Détention arbitraire, « disparitions » et torture en Syrie, le rapport 2011 de Human rights watch

Les multiples services de sécurité de la Syrie continuent d’arrêter des personnes sans mandat d’arrestation et refusent fréquemment de révéler pendant des semaines et parfois des mois les lieux où elles sont détenues -ce qui revient de fait à leur disparition forcée. Le sort de Nabil Khlioui, un homme de la région de Deir Al Zawr détenu en 2008 à cause de liens supposés avec les islamistes, demeure inconnu. Les autorités ont aussi gardé le silence quant au sort d’au moins 20 Kurdes détenus depuis 2008 à cause de liens supposés avec un mouvement séparatiste kurde.

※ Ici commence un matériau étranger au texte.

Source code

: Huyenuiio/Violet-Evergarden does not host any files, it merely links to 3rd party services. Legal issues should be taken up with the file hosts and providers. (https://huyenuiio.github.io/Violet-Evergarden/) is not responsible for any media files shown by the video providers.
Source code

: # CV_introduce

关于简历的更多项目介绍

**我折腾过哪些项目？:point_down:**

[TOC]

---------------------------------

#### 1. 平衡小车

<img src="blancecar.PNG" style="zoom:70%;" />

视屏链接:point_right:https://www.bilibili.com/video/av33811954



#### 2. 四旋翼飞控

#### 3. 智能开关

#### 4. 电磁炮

Human Rights Watch a reçu de nombreux signalements de mauvais traitements et d’actes de torture commis par des agences de sécurité. Le Comité contre la torture des Nations Unies a exprimé en mai sa « profonde préoccupation à propos des allégations nombreuses, persistantes et cohérentes relatives à l’utilisation systématique de la torture par des agents et des enquêteurs de la force publique ».
Au moins cinq prisonniers sont morts en détention en 2010, sans qu’il y ait eu d’enquête sérieuse sur leurs décès de la part des autorités. En juin, les services de sécurité ont rendu le corps de Muhammad Ali Rahman à sa famille. Selon des défenseurs syriens des droits humains, son corps présentait des signes de torture. Le droit syrien accorde aux services de sécurité du pays une large immunité pour les actes de torture.

Comme les années précédentes, le gouvernement n’a pas reconnu l’implication des forces de sécurité dans la « disparition » d’environ 17 000 personnes, membres pour la plupart de l’organisation des Frères musulmans, et d’autres militants syriens détenus par le gouvernement à la fin des années 70 et au début des années 80, ainsi que de centaines de Libanais et de Palestiniens détenus en Syrie ou enlevés au Liban.
Plus de deux ans après que les forces de sécurité ont ouvert le feu sur des détenus qui avaient participé à une émeute dans la prison de Sednaya, en tuant au moins neuf, le gouvernement n’a divulgué aucune information sur les victimes. Les autorités n’ont pas relâché Nizar Rastanawi, militant éminent des droits humains qui a fini de purger une peine de quatre ans d’emprisonnement à Sednaya le 18 avril 2009, et il n’y a aucune information quant à son état de santé.